==== EXERCISE TEXT ====
Devin Dodge, Analyst
Okay. Thank you. I'll turn it over.
Operator, Operator
One moment for our next question. Our next question comes from Jacob Bout with CIBC. Your line is open.
Jacob Bout, Analyst
Good morning.
Gord Johnston, CEO
Morning Jacob.
Jacob Bout, Analyst
Strong backlog and organic revenue growth in this quarter. Can you talk geographically if you're seeing any signs of weakness? Seems like it can lag a bit in the US, and Global, and do things improving in Canada?
Gord Johnston, CEO
I think we feel quite positive about our operations in each location. The situation in the US is progressing as we anticipated. As you may remember, towards the end of last year, the rebound was slower. Canada rebounded more quickly than the US last year, which is why our Canadian organic growth is compared against a higher figure from last year. The US is developing as expected, with many projects starting to come in, especially in the buildings group and significant healthcare projects. Our backlogs and organic growth are increasing, and we feel very optimistic about that. Similarly, Global has shown excellent growth throughout the year, and we expect this trend to continue next year as well.
Jacob Bout, Analyst
Are you seeing any change in customer behavior as you move through 2023?
==== EXERCISE DATA ====
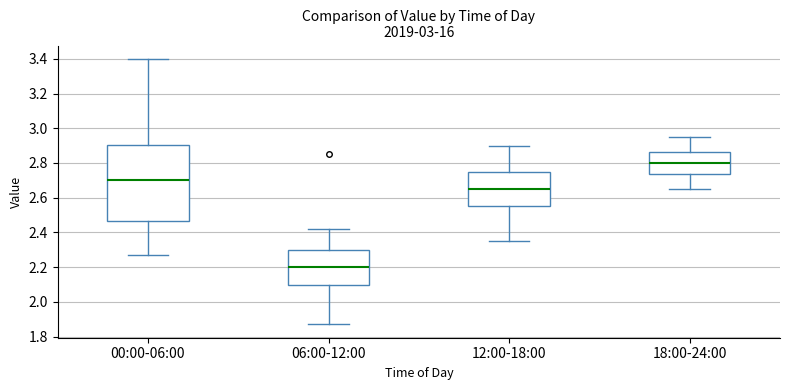

Which box's median line is the lowest?

06:00-12:00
====
Summarize the call transcript above in three sentences.

Jacob Bout of CIBC notes strong backlog and organic revenue growth in the quarter and asks whether any region shows signs of weakness. Gord Johnston, the CEO, says the company feels positive about all of its locations: the US is progressing as anticipated after a slower rebound late last year, with many projects coming in, especially in the buildings group and significant healthcare projects. Canada's organic growth is measured against a higher figure because it rebounded faster than the US last year, and Global has grown strongly throughout the year and is expected to keep doing so next year.